Texto de leitura:
◆ ◆ ◆ ◆ ◆
Lembro-me que senti essa urgência em ajudar. Em fazer algo por aquelas pessoas que sentiam uma dor que eu não conseguia sequer imaginar. Eu, gente comum, não pude fazer muito, mas passei a madrugada do dia 28 no Farrezão, servindo água e comida às famílias que ainda velavam seus filhos. Eram poucos, cerca de 8 ou 9 famílias. Eram pais e avós chorando pela inversão da ordem natural da vida.

Quando um senhor que velava seu filho aceitou a água que lhe ofereci perguntei se ele queria alguma coisa. Ele olhou pra mim, segurou na minha mão e me disse: eu quero meu filho de volta. Até hoje, quando penso nesse momento, meus olhos se enchem d'água. Eu nunca vou esquecer a expressão no olhar daquele homem de meia idade, do total desamparo que eu via naqueles olhos azuis. Eu não encontrei palavras para responder. Não encontrei, em todo o vocabulário, uma só coisa que eu pudesse dizer que mudaria aquele olhar.
◆ ◆ ◆ ◆ ◆
Dados coletados:

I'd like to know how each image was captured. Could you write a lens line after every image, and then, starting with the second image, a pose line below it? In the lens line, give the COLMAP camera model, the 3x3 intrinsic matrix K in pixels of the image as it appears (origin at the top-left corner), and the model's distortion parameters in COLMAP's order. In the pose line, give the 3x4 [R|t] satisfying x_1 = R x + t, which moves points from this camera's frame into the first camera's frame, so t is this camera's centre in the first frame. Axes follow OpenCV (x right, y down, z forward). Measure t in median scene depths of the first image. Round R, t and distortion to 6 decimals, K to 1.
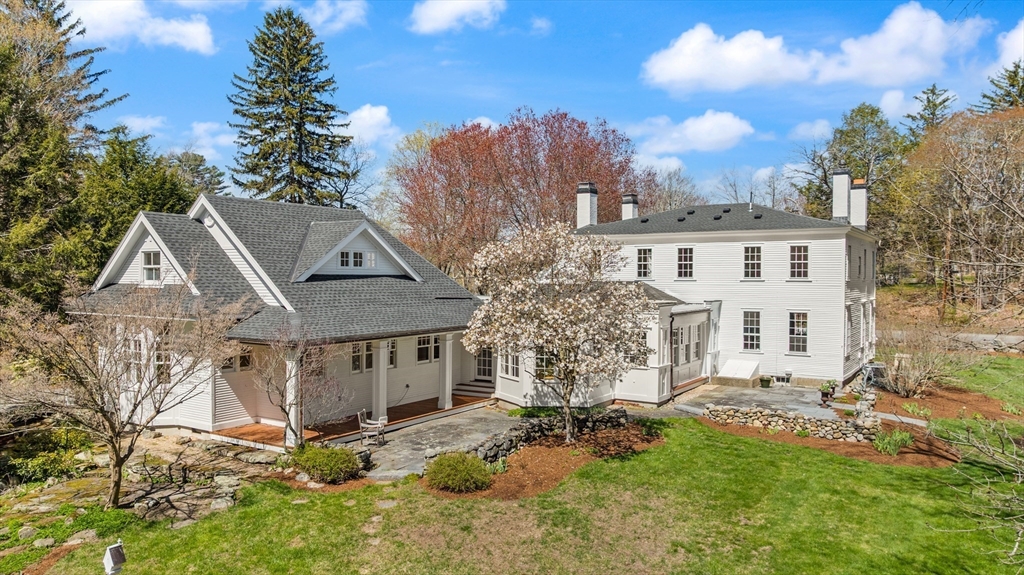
◆ ◆ ◆ ◆ ◆
Tarefa: Por favor, escreva a continuação do texto de leitura sobre a madrugada no Farrezão, começando logo após a última frase. O material não faz parte do texto de leitura.

Resposta:
Então, eu o abracei. Senti ele me abraçar de volta e logo meus ombros ficaram molhados pelas lágrimas daquele pai. Fiquei um longo tempo ali, dando a única coisa que eu tinha pra dar (e que era ao mesmo tempo tudo que havia em mim): carinho e amor.

O que quero fazer por Santa Maria hoje é o mesmo. Quero te abraçar, minha cidade querida. Quero olhar nos teus olhos e encontrar alí a esperança, a força e a determinação. Quero te abraçar por todo esse dia, e no fim, sentir que algo mudou em você.

Que as nossas 242 estrelas brilhem sempre no céu dessa cidade."